Indian classical music is often described as an ‘all-acoustic’ tradition. This designation is somewhat vague – while the pre-electrical era was definitely an all-acoustic time, virtually all of today’s ‘acoustic’ instruments arrive to audiences through microphones and powered amplification systems.
This, in turn, feeds back into the choices and intuitions of musicians as they take the stage: Zakir Hussain cites how the advent of microphones influenced 20th-century tabla artistry, allowing the fine whispers of bayan bass strokes to reach large crowds.
Some purists might say that a studio-recorded tabla solo is no longer truly ‘acoustic’ if electronic reverb is added to it in post-production – settling for nothing except the direct, unamplified experience of a live, face-to-face recital. But plenty of other artists feel that India’s classical traditions owe their continued existence to their capacity to adapt and innovate. Consequently, many of them have in recent years turned to more integrated forms of electronic capture and manipulation. Here are two such experiments. Trust your own ears to judge!
• Uppalapu ‘Mandolin’ Srinivas (1969-2014) picked up his father’s mandolin as a child in Andhra Pradesh, and became instantly entranced by its possibilities. Despite it not being a traditional Carnatic instrument, and despite the fact Srinivas did not hail from a family of professional musicians, his astonishing talent at playing it was quickly recognised. He soon began studying with Rudraraju Subbaraju, who – as a vocalist rather than a mandolinist – would just sing the boy great compositions from the Carnatic classical canon, leaving him to find his own ways to fit them onto the fretboard. He rapidly developed a breathtaking technical mastery, many elements of which were totally his own.
Though initially an acoustic player, he soon realised that he must electrify. This was a vital step, allowing him to properly articulate the intricate, sustained ornaments of Carnatic music (he also switched from the traditional four double-strings to five singles). This quickly took his sound to unparalleled heights, and aged 13 his international career began in earnest with a spellbinding show at the Berlin Jazz Festival…where he received a standing ovation after directly following on from Miles Davis’ performance (…talk about going in at the deep end).
The young virtuoso’s sensitive creativity attracted countless top-level collaborations over the next three decades, including a star turn with Indo-jazz heavyweights Remember Shakti. Tragically, he died at the age of 45, from unexpected complications arising from a liver transplant (despite being a lifelong teetotaler). John McLaughlin, the group’s guitarist, told me about this in a recent interview: “He left an indelible imprint upon Shakti that will last forever…losing Shrinivas threw all of us musicians into a sense of loss that kept us apart for about 5 years.”

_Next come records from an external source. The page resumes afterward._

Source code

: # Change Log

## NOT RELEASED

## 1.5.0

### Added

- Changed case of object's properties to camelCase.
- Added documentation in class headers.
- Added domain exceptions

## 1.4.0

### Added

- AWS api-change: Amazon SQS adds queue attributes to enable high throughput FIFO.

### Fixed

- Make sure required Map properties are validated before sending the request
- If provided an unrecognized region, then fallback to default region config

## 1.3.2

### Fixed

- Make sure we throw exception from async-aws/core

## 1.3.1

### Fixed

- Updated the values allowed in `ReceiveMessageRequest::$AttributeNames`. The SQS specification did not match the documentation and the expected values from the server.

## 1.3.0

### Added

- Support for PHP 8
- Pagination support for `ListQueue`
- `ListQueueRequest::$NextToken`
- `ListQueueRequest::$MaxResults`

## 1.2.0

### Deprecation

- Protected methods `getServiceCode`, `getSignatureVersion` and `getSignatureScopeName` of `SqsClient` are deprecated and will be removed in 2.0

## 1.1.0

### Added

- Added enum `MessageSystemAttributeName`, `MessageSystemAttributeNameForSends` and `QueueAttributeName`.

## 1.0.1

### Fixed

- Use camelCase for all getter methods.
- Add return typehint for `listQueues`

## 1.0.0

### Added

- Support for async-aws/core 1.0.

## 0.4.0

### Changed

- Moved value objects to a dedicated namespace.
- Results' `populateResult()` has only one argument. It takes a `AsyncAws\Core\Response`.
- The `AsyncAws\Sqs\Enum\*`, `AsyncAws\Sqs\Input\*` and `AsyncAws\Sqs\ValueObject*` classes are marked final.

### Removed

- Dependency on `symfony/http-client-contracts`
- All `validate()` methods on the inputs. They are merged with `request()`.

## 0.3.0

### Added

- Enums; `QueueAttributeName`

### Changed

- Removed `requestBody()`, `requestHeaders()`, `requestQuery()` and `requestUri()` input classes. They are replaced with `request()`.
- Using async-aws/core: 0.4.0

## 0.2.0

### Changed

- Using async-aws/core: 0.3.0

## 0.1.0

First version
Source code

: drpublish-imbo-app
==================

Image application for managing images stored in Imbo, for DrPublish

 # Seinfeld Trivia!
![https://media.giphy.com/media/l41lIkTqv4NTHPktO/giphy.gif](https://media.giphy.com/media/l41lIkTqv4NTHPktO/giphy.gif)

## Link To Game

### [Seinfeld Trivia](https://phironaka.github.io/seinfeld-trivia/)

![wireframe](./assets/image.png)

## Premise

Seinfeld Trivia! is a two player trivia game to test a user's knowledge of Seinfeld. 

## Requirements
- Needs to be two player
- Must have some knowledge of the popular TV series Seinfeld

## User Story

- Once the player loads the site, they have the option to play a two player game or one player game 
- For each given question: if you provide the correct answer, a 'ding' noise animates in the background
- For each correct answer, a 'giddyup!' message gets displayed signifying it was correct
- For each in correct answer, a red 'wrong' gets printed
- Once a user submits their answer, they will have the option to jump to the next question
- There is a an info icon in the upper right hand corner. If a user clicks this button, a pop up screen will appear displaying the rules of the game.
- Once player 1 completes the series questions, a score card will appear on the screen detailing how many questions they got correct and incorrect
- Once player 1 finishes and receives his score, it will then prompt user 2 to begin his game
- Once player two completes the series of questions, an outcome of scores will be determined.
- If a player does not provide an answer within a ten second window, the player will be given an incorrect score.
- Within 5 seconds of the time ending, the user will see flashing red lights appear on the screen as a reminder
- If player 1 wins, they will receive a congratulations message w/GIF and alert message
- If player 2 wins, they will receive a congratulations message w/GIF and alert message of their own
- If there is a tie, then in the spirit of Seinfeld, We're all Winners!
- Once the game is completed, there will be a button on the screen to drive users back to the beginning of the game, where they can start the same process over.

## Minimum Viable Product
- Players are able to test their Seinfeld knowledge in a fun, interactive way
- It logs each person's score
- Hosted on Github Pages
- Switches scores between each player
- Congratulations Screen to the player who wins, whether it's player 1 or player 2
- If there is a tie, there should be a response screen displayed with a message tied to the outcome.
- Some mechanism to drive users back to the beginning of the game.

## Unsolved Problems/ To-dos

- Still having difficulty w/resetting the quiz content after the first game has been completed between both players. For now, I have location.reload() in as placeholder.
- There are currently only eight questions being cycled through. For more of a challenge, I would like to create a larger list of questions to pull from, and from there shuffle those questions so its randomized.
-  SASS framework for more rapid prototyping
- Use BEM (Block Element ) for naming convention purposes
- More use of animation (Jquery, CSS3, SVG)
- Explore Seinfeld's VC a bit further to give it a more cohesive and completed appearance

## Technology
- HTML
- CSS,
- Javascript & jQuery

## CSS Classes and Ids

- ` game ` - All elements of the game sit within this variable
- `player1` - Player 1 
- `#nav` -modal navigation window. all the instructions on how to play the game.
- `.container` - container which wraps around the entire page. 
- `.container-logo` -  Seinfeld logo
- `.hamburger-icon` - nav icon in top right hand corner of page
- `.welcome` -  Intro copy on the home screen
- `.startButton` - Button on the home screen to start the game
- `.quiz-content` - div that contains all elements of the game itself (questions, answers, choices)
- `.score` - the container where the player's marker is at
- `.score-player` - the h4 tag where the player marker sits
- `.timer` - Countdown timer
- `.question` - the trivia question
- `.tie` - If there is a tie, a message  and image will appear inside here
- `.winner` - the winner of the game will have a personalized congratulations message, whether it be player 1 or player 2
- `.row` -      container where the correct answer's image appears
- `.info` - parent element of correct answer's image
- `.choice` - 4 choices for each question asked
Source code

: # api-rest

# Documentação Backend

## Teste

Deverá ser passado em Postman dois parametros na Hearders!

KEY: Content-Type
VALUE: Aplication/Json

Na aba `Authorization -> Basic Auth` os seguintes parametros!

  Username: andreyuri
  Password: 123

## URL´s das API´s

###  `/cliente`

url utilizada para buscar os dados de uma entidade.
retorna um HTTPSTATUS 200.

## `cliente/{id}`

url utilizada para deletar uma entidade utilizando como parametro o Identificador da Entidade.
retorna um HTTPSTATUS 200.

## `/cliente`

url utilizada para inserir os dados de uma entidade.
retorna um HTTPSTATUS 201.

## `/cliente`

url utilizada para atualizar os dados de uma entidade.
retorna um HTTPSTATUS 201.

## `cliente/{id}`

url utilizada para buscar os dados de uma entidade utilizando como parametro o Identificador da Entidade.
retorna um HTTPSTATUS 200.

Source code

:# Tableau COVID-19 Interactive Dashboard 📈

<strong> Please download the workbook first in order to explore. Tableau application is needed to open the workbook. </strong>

• Niladri Kumar, another prodigy, gave his first performance on the acoustic sitar in Pondicherry, at the age of 6. But in young adulthood, as a fast-emerging artist, he found that his instrument could often be drowned out in group settings, or amidst louder genres: “Armed with a sitar, but placed for a performance between an EDM and DJ set. How is our sound to be heard in the midst of that? On that kind of a global platform, that will make audiences turn their attention towards our music?”
His admirably bold response was to invent the ‘zitar’ – a bright-red electric sitar with magnetic pickups and a more compact design, allowing it to be played without sitting cross-legged on the floor. Its tone is striking – and while it’s definitely ‘electrified’ rather than just ‘made louder’, I think it retains a good chunk of the sitar’s acoustic nuances.
According to Niladri, “It’s about a small attempt to turn attention towards the sitar…[to] draw people towards India, and explore her proud and profound legacy”. He is still primarily an acoustic sitarist, but remains proud of his youthful creation – and, judging by his packed concert crowds, he has succeeded in his overall mission to engage new audiences. And I don’t think the acoustic sitar is in much danger from its electrified counterpart – so kudos to the spirit of experimentation!